---- RECORDS FOR THE TASK

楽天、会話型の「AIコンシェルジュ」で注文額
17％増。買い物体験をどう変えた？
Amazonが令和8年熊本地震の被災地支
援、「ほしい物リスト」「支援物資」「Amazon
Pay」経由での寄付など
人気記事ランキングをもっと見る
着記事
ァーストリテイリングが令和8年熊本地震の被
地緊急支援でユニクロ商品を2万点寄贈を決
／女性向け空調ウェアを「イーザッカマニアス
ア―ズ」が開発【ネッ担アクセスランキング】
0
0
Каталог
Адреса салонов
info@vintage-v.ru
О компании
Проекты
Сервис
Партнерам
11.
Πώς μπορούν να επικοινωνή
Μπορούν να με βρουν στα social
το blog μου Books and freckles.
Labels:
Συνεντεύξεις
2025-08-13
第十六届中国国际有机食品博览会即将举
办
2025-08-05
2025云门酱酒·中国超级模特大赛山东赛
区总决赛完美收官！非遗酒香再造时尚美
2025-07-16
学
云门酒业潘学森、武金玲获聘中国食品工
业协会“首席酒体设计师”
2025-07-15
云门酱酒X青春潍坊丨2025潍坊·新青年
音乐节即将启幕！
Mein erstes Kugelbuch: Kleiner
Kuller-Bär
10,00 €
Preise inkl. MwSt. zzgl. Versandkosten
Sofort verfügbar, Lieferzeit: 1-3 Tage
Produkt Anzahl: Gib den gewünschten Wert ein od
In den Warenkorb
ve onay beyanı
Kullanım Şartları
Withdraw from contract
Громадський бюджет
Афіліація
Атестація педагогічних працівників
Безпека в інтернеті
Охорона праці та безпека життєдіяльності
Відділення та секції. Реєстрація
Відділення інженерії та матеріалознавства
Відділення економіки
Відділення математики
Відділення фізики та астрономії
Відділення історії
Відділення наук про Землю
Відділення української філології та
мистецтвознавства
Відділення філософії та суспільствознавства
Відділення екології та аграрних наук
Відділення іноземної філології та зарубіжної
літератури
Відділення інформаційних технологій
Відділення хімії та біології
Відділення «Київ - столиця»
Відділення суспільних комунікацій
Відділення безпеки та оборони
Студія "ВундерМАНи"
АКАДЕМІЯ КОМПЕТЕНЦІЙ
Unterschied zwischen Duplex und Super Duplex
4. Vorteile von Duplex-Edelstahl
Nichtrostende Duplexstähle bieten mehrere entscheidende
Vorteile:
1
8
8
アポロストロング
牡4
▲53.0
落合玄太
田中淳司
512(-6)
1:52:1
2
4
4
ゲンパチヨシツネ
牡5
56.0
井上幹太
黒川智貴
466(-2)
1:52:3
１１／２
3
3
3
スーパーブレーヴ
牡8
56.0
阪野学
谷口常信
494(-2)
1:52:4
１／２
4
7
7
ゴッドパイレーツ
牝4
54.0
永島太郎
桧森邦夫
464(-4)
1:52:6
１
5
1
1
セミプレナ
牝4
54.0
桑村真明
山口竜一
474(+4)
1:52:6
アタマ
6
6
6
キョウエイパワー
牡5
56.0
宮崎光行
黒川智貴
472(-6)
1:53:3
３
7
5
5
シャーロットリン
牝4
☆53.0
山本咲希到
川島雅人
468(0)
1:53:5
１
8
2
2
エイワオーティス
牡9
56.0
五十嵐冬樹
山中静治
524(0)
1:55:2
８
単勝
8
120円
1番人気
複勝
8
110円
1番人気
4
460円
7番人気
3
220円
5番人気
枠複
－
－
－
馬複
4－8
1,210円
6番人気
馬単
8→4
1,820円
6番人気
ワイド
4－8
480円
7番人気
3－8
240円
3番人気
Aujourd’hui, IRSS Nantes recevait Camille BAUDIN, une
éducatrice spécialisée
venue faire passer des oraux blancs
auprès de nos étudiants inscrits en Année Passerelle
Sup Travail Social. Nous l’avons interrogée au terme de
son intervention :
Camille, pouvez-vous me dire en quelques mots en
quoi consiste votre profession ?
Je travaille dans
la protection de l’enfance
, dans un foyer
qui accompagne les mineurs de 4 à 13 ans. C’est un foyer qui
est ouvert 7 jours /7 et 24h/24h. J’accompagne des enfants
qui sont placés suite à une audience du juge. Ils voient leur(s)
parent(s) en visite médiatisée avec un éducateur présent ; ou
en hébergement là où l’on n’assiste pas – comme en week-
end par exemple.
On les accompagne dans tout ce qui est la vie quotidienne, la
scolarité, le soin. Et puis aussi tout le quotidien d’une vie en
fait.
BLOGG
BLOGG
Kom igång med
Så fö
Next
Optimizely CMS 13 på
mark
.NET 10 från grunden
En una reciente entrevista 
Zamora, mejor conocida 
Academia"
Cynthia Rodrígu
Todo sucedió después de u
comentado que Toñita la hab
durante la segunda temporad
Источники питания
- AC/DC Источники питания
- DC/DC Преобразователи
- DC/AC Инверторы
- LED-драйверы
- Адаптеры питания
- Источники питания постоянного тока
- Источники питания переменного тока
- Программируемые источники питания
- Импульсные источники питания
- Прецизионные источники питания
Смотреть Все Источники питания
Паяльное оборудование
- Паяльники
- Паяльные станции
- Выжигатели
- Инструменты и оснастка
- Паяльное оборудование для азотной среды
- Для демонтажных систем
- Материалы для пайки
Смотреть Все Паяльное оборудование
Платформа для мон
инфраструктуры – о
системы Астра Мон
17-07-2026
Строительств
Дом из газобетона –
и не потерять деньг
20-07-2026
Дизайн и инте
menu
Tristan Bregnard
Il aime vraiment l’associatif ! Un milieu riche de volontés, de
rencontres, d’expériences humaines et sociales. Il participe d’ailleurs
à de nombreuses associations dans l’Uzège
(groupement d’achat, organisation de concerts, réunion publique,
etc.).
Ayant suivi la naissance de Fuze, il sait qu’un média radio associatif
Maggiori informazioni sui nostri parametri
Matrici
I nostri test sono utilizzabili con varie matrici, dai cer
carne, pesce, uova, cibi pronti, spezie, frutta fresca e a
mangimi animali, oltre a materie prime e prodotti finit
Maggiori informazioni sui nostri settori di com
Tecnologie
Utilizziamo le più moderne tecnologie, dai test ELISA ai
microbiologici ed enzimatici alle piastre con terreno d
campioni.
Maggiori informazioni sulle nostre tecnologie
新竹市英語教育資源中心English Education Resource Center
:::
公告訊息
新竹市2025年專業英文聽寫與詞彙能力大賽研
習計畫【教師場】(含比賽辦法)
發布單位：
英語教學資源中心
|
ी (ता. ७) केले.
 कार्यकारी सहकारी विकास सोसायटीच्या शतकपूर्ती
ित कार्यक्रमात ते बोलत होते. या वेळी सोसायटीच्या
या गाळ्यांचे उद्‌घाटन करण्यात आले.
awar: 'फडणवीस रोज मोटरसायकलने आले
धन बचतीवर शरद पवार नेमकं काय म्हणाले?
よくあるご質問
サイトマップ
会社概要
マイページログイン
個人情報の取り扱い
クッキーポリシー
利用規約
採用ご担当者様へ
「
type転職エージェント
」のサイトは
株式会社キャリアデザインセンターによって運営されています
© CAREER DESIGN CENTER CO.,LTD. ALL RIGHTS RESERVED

--------

• WHAT YOU WILL DO
Copy out every one of the lines above word for word, changing nothing.

• PROBLEM SOLUTION
楽天、会話型の「AIコンシェルジュ」で注文額
17％増。買い物体験をどう変えた？
Amazonが令和8年熊本地震の被災地支
援、「ほしい物リスト」「支援物資」「Amazon
Pay」経由での寄付など
人気記事ランキングをもっと見る
着記事
ァーストリテイリングが令和8年熊本地震の被
地緊急支援でユニクロ商品を2万点寄贈を決
／女性向け空調ウェアを「イーザッカマニアス
ア―ズ」が開発【ネッ担アクセスランキング】
0
0
Каталог
Адреса салонов
info@vintage-v.ru
О компании
Проекты
Сервис
Партнерам
11.
Πώς μπορούν να επικοινωνή
Μπορούν να με βρουν στα social
το blog μου Books and freckles.
Labels:
Συνεντεύξεις
2025-08-13
第十六届中国国际有机食品博览会即将举
办
2025-08-05
2025云门酱酒·中国超级模特大赛山东赛
区总决赛完美收官！非遗酒香再造时尚美
2025-07-16
学
云门酒业潘学森、武金玲获聘中国食品工
业协会“首席酒体设计师”
2025-07-15
云门酱酒X青春潍坊丨2025潍坊·新青年
音乐节即将启幕！
Mein erstes Kugelbuch: Kleiner
Kuller-Bär
10,00 €
Preise inkl. MwSt. zzgl. Versandkosten
Sofort verfügbar, Lieferzeit: 1-3 Tage
Produkt Anzahl: Gib den gewünschten Wert ein od
In den Warenkorb
ve onay beyanı
Kullanım Şartları
Withdraw from contract
Громадський бюджет
Афіліація
Атестація педагогічних працівників
Безпека в інтернеті
Охорона праці та безпека життєдіяльності
Відділення та секції. Реєстрація
Відділення інженерії та матеріалознавства
Відділення економіки
Відділення математики
Відділення фізики та астрономії
Відділення історії
Відділення наук про Землю
Відділення української філології та
мистецтвознавства
Відділення філософії та суспільствознавства
Відділення екології та аграрних наук
Відділення іноземної філології та зарубіжної
літератури
Відділення інформаційних технологій
Відділення хімії та біології
Відділення «Київ - столиця»
Відділення суспільних комунікацій
Відділення безпеки та оборони
Студія "ВундерМАНи"
АКАДЕМІЯ КОМПЕТЕНЦІЙ
Unterschied zwischen Duplex und Super Duplex
4. Vorteile von Duplex-Edelstahl
Nichtrostende Duplexstähle bieten mehrere entscheidende
Vorteile:
1
8
8
アポロストロング
牡4
▲53.0
落合玄太
田中淳司
512(-6)
1:52:1
2
4
4
ゲンパチヨシツネ
牡5
56.0
井上幹太
黒川智貴
466(-2)
1:52:3
１１／２
3
3
3
スーパーブレーヴ
牡8
56.0
阪野学
谷口常信
494(-2)
1:52:4
１／２
4
7
7
ゴッドパイレーツ
牝4
54.0
永島太郎
桧森邦夫
464(-4)
1:52:6
１
5
1
1
セミプレナ
牝4
54.0
桑村真明
山口竜一
474(+4)
1:52:6
アタマ
6
6
6
キョウエイパワー
牡5
56.0
宮崎光行
黒川智貴
472(-6)
1:53:3
３
7
5
5
シャーロットリン
牝4
☆53.0
山本咲希到
川島雅人
468(0)
1:53:5
１
8
2
2
エイワオーティス
牡9
56.0
五十嵐冬樹
山中静治
524(0)
1:55:2
８
単勝
8
120円
1番人気
複勝
8
110円
1番人気
4
460円
7番人気
3
220円
5番人気
枠複
－
－
－
馬複
4－8
1,210円
6番人気
馬単
8→4
1,820円
6番人気
ワイド
4－8
480円
7番人気
3－8
240円
3番人気
Aujourd’hui, IRSS Nantes recevait Camille BAUDIN, une
éducatrice spécialisée
venue faire passer des oraux blancs
auprès de nos étudiants inscrits en Année Passerelle
Sup Travail Social. Nous l’avons interrogée au terme de
son intervention :
Camille, pouvez-vous me dire en quelques mots en
quoi consiste votre profession ?
Je travaille dans
la protection de l’enfance
, dans un foyer
qui accompagne les mineurs de 4 à 13 ans. C’est un foyer qui
est ouvert 7 jours /7 et 24h/24h. J’accompagne des enfants
qui sont placés suite à une audience du juge. Ils voient leur(s)
parent(s) en visite médiatisée avec un éducateur présent ; ou
en hébergement là où l’on n’assiste pas – comme en week-
end par exemple.
On les accompagne dans tout ce qui est la vie quotidienne, la
scolarité, le soin. Et puis aussi tout le quotidien d’une vie en
fait.
BLOGG
BLOGG
Kom igång med
Så fö
Next
Optimizely CMS 13 på
mark
.NET 10 från grunden
En una reciente entrevista 
Zamora, mejor conocida 
Academia"
Cynthia Rodrígu
Todo sucedió después de u
comentado que Toñita la hab
durante la segunda temporad
Источники питания
- AC/DC Источники питания
- DC/DC Преобразователи
- DC/AC Инверторы
- LED-драйверы
- Адаптеры питания
- Источники питания постоянного тока
- Источники питания переменного тока
- Программируемые источники питания
- Импульсные источники питания
- Прецизионные источники питания
Смотреть Все Источники питания
Паяльное оборудование
- Паяльники
- Паяльные станции
- Выжигатели
- Инструменты и оснастка
- Паяльное оборудование для азотной среды
- Для демонтажных систем
- Материалы для пайки
Смотреть Все Паяльное оборудование
Платформа для мон
инфраструктуры – о
системы Астра Мон
17-07-2026
Строительств
Дом из газобетона –
и не потерять деньг
20-07-2026
Дизайн и инте
menu
Tristan Bregnard
Il aime vraiment l’associatif ! Un milieu riche de volontés, de
rencontres, d’expériences humaines et sociales. Il participe d’ailleurs
à de nombreuses associations dans l’Uzège
(groupement d’achat, organisation de concerts, réunion publique,
etc.).
Ayant suivi la naissance de Fuze, il sait qu’un média radio associatif
Maggiori informazioni sui nostri parametri
Matrici
I nostri test sono utilizzabili con varie matrici, dai cer
carne, pesce, uova, cibi pronti, spezie, frutta fresca e a
mangimi animali, oltre a materie prime e prodotti finit
Maggiori informazioni sui nostri settori di com
Tecnologie
Utilizziamo le più moderne tecnologie, dai test ELISA ai
microbiologici ed enzimatici alle piastre con terreno d
campioni.
Maggiori informazioni sulle nostre tecnologie
新竹市英語教育資源中心English Education Resource Center
:::
公告訊息
新竹市2025年專業英文聽寫與詞彙能力大賽研
習計畫【教師場】(含比賽辦法)
發布單位：
英語教學資源中心
|
ी (ता. ७) केले.
 कार्यकारी सहकारी विकास सोसायटीच्या शतकपूर्ती
ित कार्यक्रमात ते बोलत होते. या वेळी सोसायटीच्या
या गाळ्यांचे उद्‌घाटन करण्यात आले.
awar: 'फडणवीस रोज मोटरसायकलने आले
धन बचतीवर शरद पवार नेमकं काय म्हणाले?
よくあるご質問
サイトマップ
会社概要
マイページログイン
個人情報の取り扱い
クッキーポリシー
利用規約
採用ご担当者様へ
「
type転職エージェント
」のサイトは
株式会社キャリアデザインセンターによって運営されています
© CAREER DESIGN CENTER CO.,LTD. ALL RIGHTS RESERVED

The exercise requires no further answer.